- REQUIRED WORK: The entries below need to be transcribed exactly, without their images.
--- GIVEN INFORMATION ---
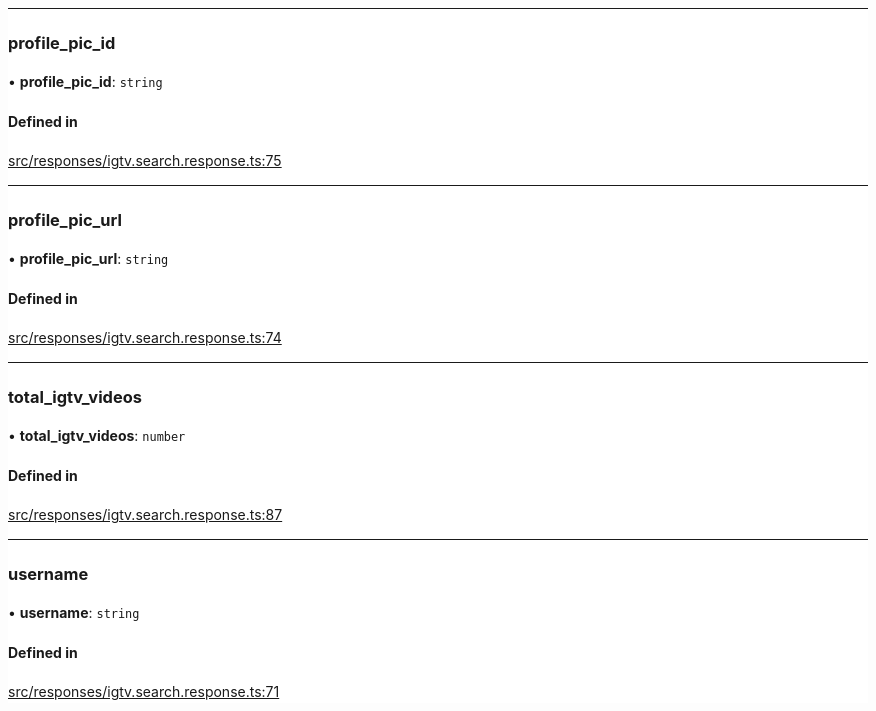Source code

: ___

### profile\_pic\_id

• **profile\_pic\_id**: `string`

#### Defined in

[src/responses/igtv.search.response.ts:75](https://github.com/Nerixyz/instagram-private-api/blob/b3351b9/src/responses/igtv.search.response.ts#L75)

___

### profile\_pic\_url

• **profile\_pic\_url**: `string`

#### Defined in

[src/responses/igtv.search.response.ts:74](https://github.com/Nerixyz/instagram-private-api/blob/b3351b9/src/responses/igtv.search.response.ts#L74)

___

### total\_igtv\_videos

• **total\_igtv\_videos**: `number`

#### Defined in

[src/responses/igtv.search.response.ts:87](https://github.com/Nerixyz/instagram-private-api/blob/b3351b9/src/responses/igtv.search.response.ts#L87)

___

### username

• **username**: `string`

#### Defined in

[src/responses/igtv.search.response.ts:71](https://github.com/Nerixyz/instagram-private-api/blob/b3351b9/src/responses/igtv.search.response.ts#L71)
---
- TASK SOLUTION:
Source code

: ___

### profile\_pic\_id

• **profile\_pic\_id**: `string`

#### Defined in

[src/responses/igtv.search.response.ts:75](https://github.com/Nerixyz/instagram-private-api/blob/b3351b9/src/responses/igtv.search.response.ts#L75)

___

### profile\_pic\_url

• **profile\_pic\_url**: `string`

#### Defined in

[src/responses/igtv.search.response.ts:74](https://github.com/Nerixyz/instagram-private-api/blob/b3351b9/src/responses/igtv.search.response.ts#L74)

___

### total\_igtv\_videos

• **total\_igtv\_videos**: `number`

#### Defined in

[src/responses/igtv.search.response.ts:87](https://github.com/Nerixyz/instagram-private-api/blob/b3351b9/src/responses/igtv.search.response.ts#L87)

___

### username

• **username**: `string`

#### Defined in

[src/responses/igtv.search.response.ts:71](https://github.com/Nerixyz/instagram-private-api/blob/b3351b9/src/responses/igtv.search.response.ts#L71)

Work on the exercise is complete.